While a single candle provides only a feeble flame, an array of a half dozen provides plenty of light for dining. Plus, candles conserve battery power and aren't nearly as attractive to annoying insects as electric lights. We were about to sit down to a candlelight dinner when I saw that one of the candles had gone out. Going to re-light it, I noticed a large leaf sitting on the sand bottom of my improvised candle holder, so I reached in to pluck it out.

It turned out to be a large moth that had flown in (now my prime suspect as flame snuffer) and had probably exhausted itself trying to escape. This enabled me to handle it easily while Diane snapped a couple photos. The large false eyespots are normally hidden under the upper wings, and in it's resting pose the moth is well camouflaged (leading me to think it a leaf). But if disturbed by a predator, it need only spread its wings to reveal a pair of large menacing eyes, startling any would-be predator into believing that it may be about to become prey to a much larger beast, causing it to flee.
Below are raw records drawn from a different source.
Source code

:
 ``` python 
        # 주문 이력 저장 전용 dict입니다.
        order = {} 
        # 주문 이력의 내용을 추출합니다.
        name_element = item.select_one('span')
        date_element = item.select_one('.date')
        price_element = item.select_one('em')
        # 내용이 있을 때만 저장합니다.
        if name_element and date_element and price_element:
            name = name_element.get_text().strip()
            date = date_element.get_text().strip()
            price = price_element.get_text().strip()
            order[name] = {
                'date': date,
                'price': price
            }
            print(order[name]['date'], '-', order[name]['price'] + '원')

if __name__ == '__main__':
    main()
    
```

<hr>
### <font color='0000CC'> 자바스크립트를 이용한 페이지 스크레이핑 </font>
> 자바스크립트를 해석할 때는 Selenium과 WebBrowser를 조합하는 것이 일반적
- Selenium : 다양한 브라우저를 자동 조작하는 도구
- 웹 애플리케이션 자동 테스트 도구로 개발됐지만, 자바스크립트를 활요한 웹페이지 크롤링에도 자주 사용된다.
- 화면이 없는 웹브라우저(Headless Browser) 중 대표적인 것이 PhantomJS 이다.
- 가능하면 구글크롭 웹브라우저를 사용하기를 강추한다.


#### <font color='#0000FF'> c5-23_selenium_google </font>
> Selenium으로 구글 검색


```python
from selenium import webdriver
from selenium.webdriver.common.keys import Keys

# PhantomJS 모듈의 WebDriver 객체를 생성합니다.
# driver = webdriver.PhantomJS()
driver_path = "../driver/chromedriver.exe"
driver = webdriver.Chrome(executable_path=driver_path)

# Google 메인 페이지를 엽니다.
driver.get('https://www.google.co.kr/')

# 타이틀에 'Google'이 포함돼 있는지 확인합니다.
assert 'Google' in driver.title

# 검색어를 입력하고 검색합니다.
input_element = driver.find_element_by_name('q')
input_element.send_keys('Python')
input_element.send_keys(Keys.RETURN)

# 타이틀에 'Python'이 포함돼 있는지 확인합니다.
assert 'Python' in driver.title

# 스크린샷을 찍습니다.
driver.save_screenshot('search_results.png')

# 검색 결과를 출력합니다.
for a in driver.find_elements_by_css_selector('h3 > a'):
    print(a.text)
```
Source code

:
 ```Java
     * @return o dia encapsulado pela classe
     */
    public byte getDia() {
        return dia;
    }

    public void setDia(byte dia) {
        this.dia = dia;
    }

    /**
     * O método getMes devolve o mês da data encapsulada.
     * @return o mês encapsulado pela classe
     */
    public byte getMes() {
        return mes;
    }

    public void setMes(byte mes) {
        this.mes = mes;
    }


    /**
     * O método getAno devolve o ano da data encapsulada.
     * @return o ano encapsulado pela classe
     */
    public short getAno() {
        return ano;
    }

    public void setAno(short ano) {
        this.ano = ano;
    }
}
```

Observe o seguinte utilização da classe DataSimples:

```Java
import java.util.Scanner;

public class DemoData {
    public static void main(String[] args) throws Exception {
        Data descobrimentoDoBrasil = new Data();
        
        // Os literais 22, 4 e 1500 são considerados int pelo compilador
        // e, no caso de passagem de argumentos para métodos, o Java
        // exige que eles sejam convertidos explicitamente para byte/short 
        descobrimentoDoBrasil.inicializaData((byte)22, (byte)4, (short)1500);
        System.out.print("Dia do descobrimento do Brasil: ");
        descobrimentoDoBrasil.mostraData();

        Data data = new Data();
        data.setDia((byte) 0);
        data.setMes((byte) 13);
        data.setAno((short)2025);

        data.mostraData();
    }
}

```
According to my trusty Mariposas de Costa Rica, my startling specimen was probably Automeris metzli, in the Saturniidae family. False eyespots are not all that uncommon in moths, especially among the Saturnids; although eyespots as large and distinctive as these are truly extraordinary. Interestingly, no sign of the deep dark spot is visible on the underside of the wing. And the upper wing, camouflaged to appear like a leaf when folded, has an eyespot on its underside (though not nearly as spectacular as the lower wing eyespot depicted in the photo).

And now, back to dining by candlelight...

Saturday, August 1, 2009

Arachnid Peek-a-boo

Charismatic megafauna get all the attention. You know, panda bears and their ilk; cuddly with big brown eyes and human-like traits. They're the poster children of wildlife conservation. Here on the Osa, monkeys and such fill the bill. Or macaws; big and colorful, squabbling raucously like a quarrelsome old couple, they even form life-long pair bonds. Biologists have a word for critters that embody a collection of human-endearing characteristics: fubsy.

Spiders are not fubsy. But they are no less interesting for the lack. They inspire phobic fits in many, which is understandable since most are venomous, some spectacularly so. But they are best known for their unique method of hunting: the web with which they ensnare their prey (later to deliver the coup de grace--a toxic bite).

The Golden Orb Weaver (so called because of the color of its spider silk) is big, up to 3 inches across or more, and beautiful, with jewel-like dots and patterns. They're also prodigious web builders, capable of throwing up an astonishing amount of spider silk, literally overnight. Which is why you want to keep a weather eye out for webs on morning jungle jaunts.

When hiking the trail early one morning, I immediately knew I'd walked into a web. Stop, back up, and kind of corkscrew yourself away from anchoring vegetation, raising your arms and shaking your hands to lift the threads and shake them off. Clear of the hazard, I continued on my way, quickly forgetting the incident.

Imagine my astonishment when, 15 minutes later, the owner of the forgotten web decided to rappel off the bill of my cap and position himself an inch in front of my right eye. Yikes!